1390 und 1411 amtete Heinrich Biberli als Vogt in Opfikon, und die Vogtei ging danach an die Familie seines Schwiegersohns über. Biberlis Tochter Anna war mit Peter Kilchmatter verheiratet, der Sohn von Rudolf II. Kilchmatter («der Jüngere»); in jener Zeit der reichste Bürger der Stadt Zürich, Besitzer der Eisenbergwerke in Flums und von 1393 bis 1413 wie Biberli Ratsherr der Constaffel.

In der Helvetik wurde der Kanton Zürich in 15 Distrikte gegliedert und die Ortschaften wurden Munizipalitäten zugeordnet, die sich an den Kirchgemeinden orientierten und aus denen die späteren politischen Gemeinden entstanden. Opfikon wurde dadurch Teil der Munizipalität Kloten im Distrikt Bassersdorf; da die Glatt die Distriktsgrenze bildete, wurde Oberhausen der Munizipalität Seebach im Distrikt Regensdorf zugeteilt.

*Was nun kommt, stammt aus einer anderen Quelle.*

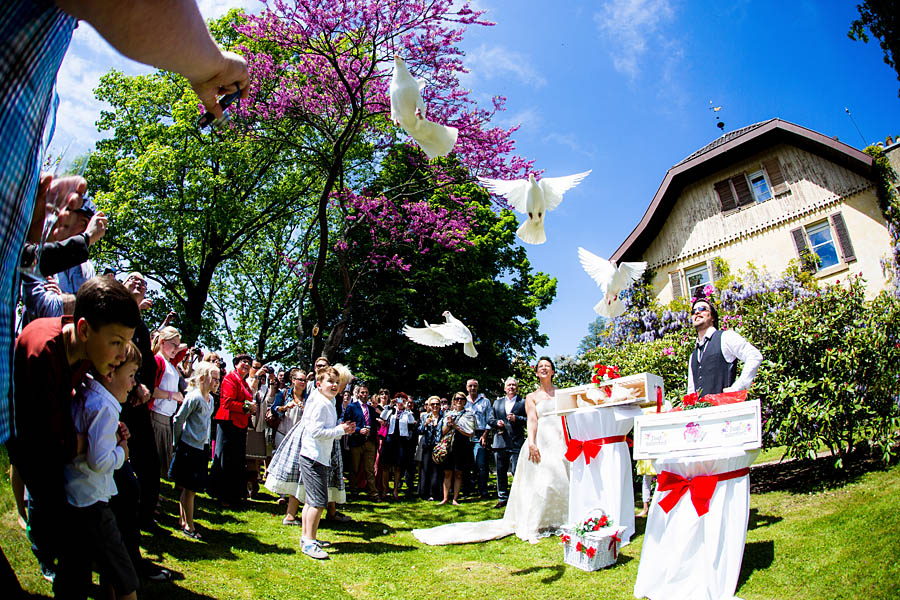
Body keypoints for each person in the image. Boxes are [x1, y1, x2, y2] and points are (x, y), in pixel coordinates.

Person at [8, 276, 140, 593]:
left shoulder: (85, 350)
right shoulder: (43, 354)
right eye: (116, 342)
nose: (122, 355)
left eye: (126, 343)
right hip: (40, 461)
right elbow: (50, 443)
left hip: (62, 454)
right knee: (71, 554)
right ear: (83, 329)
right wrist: (94, 442)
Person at [412, 357, 570, 545]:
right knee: (542, 480)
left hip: (560, 439)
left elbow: (568, 416)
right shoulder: (531, 397)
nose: (544, 369)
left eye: (548, 366)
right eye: (540, 366)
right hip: (541, 439)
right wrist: (533, 443)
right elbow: (532, 421)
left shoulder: (563, 393)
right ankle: (537, 520)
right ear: (536, 372)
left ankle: (561, 518)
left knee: (560, 477)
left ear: (553, 371)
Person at [62, 341, 142, 600]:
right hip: (93, 501)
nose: (133, 384)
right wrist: (122, 453)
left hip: (75, 497)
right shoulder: (105, 407)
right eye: (130, 376)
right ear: (110, 373)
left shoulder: (88, 394)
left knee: (77, 571)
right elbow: (98, 460)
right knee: (125, 579)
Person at [297, 366, 356, 559]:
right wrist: (340, 430)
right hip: (313, 457)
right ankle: (308, 542)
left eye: (337, 383)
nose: (334, 386)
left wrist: (343, 430)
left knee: (311, 501)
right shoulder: (320, 402)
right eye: (330, 382)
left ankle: (308, 537)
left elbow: (327, 430)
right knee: (318, 502)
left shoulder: (327, 402)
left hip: (318, 456)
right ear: (318, 384)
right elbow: (316, 431)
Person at [170, 360, 219, 539]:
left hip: (201, 448)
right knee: (189, 488)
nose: (216, 383)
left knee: (190, 488)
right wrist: (177, 443)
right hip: (189, 447)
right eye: (213, 379)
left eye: (218, 379)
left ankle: (184, 520)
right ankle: (189, 525)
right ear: (202, 378)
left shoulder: (210, 399)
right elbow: (178, 420)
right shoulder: (194, 397)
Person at [687, 298, 762, 398]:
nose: (697, 312)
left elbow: (754, 356)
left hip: (725, 410)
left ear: (712, 317)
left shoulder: (726, 337)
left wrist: (737, 388)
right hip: (701, 412)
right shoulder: (693, 356)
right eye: (693, 311)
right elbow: (691, 392)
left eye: (702, 308)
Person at [209, 353, 257, 506]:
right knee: (226, 459)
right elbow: (228, 403)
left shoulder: (244, 382)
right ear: (236, 364)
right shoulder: (230, 378)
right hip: (228, 422)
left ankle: (234, 494)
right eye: (243, 362)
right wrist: (248, 407)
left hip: (240, 424)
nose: (246, 365)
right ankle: (222, 494)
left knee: (236, 461)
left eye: (249, 363)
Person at [148, 326, 184, 481]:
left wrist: (176, 344)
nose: (176, 349)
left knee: (159, 462)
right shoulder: (157, 360)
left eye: (177, 345)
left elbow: (183, 349)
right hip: (155, 415)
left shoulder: (171, 364)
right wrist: (173, 395)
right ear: (162, 342)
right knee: (152, 459)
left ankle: (155, 493)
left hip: (166, 418)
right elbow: (152, 390)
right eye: (173, 345)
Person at [491, 377, 526, 508]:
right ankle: (502, 498)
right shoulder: (497, 403)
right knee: (500, 472)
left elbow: (529, 419)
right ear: (505, 388)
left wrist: (517, 418)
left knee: (517, 471)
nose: (511, 387)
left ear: (517, 388)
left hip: (516, 442)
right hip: (500, 442)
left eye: (513, 385)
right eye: (509, 385)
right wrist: (496, 423)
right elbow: (490, 418)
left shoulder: (523, 402)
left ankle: (519, 497)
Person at [438, 392, 474, 506]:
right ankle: (445, 498)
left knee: (458, 473)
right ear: (453, 401)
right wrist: (448, 425)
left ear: (465, 401)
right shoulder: (448, 414)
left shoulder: (469, 415)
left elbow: (470, 433)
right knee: (447, 473)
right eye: (457, 399)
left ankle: (455, 498)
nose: (459, 401)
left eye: (462, 399)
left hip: (462, 446)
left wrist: (456, 426)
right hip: (449, 447)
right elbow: (442, 432)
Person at [343, 384, 379, 499]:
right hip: (356, 441)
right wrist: (358, 430)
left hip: (369, 442)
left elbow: (374, 426)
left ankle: (373, 493)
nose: (364, 395)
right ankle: (353, 491)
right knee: (354, 468)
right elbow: (346, 423)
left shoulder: (372, 410)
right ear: (358, 394)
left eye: (366, 393)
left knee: (370, 469)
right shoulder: (352, 407)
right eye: (362, 392)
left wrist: (371, 432)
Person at [464, 379, 493, 499]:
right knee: (466, 464)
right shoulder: (462, 401)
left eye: (475, 386)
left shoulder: (485, 401)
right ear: (467, 387)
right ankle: (466, 490)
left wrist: (485, 435)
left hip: (480, 434)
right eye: (470, 386)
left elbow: (489, 419)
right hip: (465, 434)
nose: (472, 388)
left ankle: (483, 490)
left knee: (481, 464)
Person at [417, 396, 443, 501]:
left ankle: (435, 493)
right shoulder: (425, 416)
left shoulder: (443, 417)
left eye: (437, 404)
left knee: (436, 470)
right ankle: (424, 493)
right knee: (425, 469)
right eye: (432, 404)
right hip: (427, 445)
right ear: (429, 406)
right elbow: (419, 430)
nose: (435, 406)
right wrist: (425, 424)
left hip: (438, 446)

In der Mediation erhielt der Kanton Zürich wieder eine neue Struktur und wurde in fünf Bezirke eingeteilt. Opfikon und Oberhausen wurden dadurch 1803 von Kloten gelöst und gemeinsam in die Gemeinde Opfikon zusammengeführt, die dem Bezirk Bülach zugeteilt wurde. Diese Einteilung hielt bis zur Restauration in welcher Opfikon dem Oberamt Embrach zugeteilt wurde und die Zivilgemeinden die alten Dorfgemeinden aus der Zeit vor der Helvetik ablösten. Die politische Gemeinde Opfikon (auch als Opfikon und Oberhausen bezeichnet) bestand ab 1815 aus den beiden Zivilgemeinden Opfikon und Oberhausen, die den alten Dörfern entsprachen; die inzwischen links der Glatt entstandene Siedlung Glattbrugg war – wie zuvor Schmiede und Mühle – Teil der Zivilgemeinde Oberhausen.

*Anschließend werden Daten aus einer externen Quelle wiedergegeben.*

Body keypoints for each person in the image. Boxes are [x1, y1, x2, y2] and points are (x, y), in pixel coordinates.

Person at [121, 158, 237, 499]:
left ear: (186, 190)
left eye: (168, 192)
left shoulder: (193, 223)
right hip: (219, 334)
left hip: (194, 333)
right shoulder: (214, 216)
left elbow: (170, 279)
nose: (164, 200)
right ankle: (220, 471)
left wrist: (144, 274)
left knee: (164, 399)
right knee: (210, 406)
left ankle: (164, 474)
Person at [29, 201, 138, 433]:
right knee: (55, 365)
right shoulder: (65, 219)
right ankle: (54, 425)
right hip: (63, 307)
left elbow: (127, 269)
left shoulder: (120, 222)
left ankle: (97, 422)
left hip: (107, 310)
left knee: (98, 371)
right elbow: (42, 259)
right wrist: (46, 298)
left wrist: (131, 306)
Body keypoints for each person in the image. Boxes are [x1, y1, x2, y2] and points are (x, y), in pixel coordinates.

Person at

Die neue Kantonsverfassung über die 1831 abgestimmt wurde, wurde in der Kirchgemeinde Kloten deutlich angenommen. Zur Kirchgemeinde gehörten die beiden Gemeinden Opfikon und Kloten, mit ihren insgesamt vier Zivilgemeinden Opfikon, Oberhausen, Kloten und Geerlisberg-Egetswil. Die Kantonsverfassung besiegelte das Ende des Oberamts Embrach, zu dessen neuem Hauptort Bülach erklärt wurde und dessen Name dementsprechend in Bezirk Bülach geändert wurde.

Im Mai 1918 wurde das Ende beider Opfiker Zivilgemeinden eingeläutet, indem man sich sowohl in der Zivilgemeinde Oberhausen, als auch in der Zivilgemeinde Opfikon jeweils für eine Fusion mit der politischen Gemeinde Opfikon aussprach. Die beiden Fusionen wurden am 31. Dezember 1918 durchgeführt, aufgrund der es seit dem 1. Januar 1919 offiziell nur noch die politische Gemeinde Opfikon gibt. Die starke Entwicklung der Siedlung Glattbrugg verdrängte im 20. Jahrhundert den Namen Oberhausen weitgehend und ist heute so geläufig wie der Name Opfikon. Zur Unterscheidung der politischen Gemeinde Opfikon von der Ortschaft Opfikon, wird für erstere häufig die Bezeichnung Opfikon-Glattbrugg verwendet.